> [Problem requirements]: Print every entry exactly as it appears, but skip the pictures.
============================================================
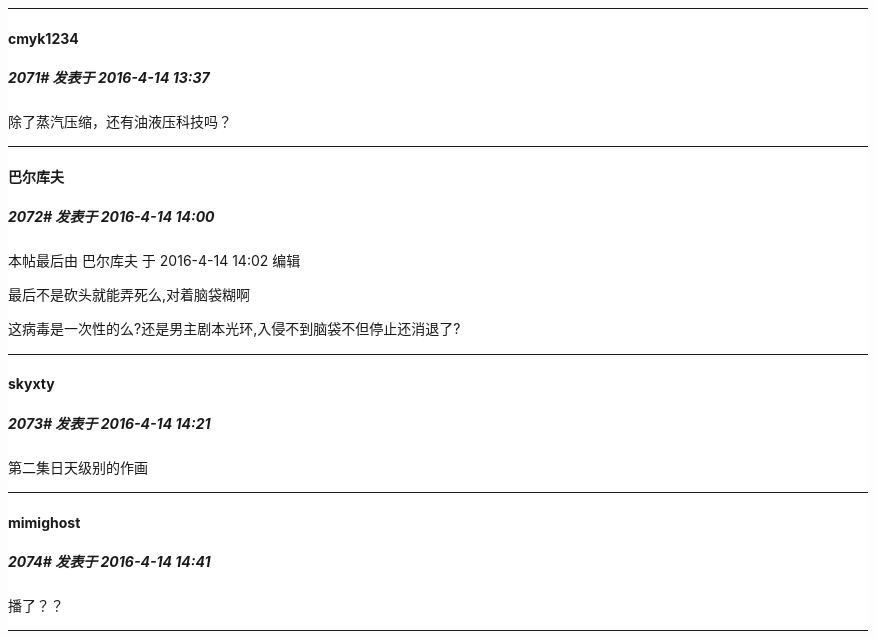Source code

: 
-----

####  cmyk1234  
##### 2071#       发表于 2016-4-14 13:37




除了蒸汽压缩，还有油液压科技吗？







-----

####  巴尔库夫  
##### 2072#       发表于 2016-4-14 14:00



 本帖最后由 巴尔库夫 于 2016-4-14 14:02 编辑 

最后不是砍头就能弄死么,对着脑袋糊啊


这病毒是一次性的么?还是男主剧本光环,入侵不到脑袋不但停止还消退了?







-----

####  skyxty  
##### 2073#       发表于 2016-4-14 14:21




第二集日天级别的作画







-----

####  mimighost  
##### 2074#       发表于 2016-4-14 14:41




播了？？







-----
============================================================
> [Reply to the exercise]:
Source code

: 
-----

####  cmyk1234  
##### 2071#       发表于 2016-4-14 13:37




除了蒸汽压缩，还有油液压科技吗？







-----

####  巴尔库夫  
##### 2072#       发表于 2016-4-14 14:00



 本帖最后由 巴尔库夫 于 2016-4-14 14:02 编辑 

最后不是砍头就能弄死么,对着脑袋糊啊


这病毒是一次性的么?还是男主剧本光环,入侵不到脑袋不但停止还消退了?







-----

####  skyxty  
##### 2073#       发表于 2016-4-14 14:21




第二集日天级别的作画







-----

####  mimighost  
##### 2074#       发表于 2016-4-14 14:41




播了？？







-----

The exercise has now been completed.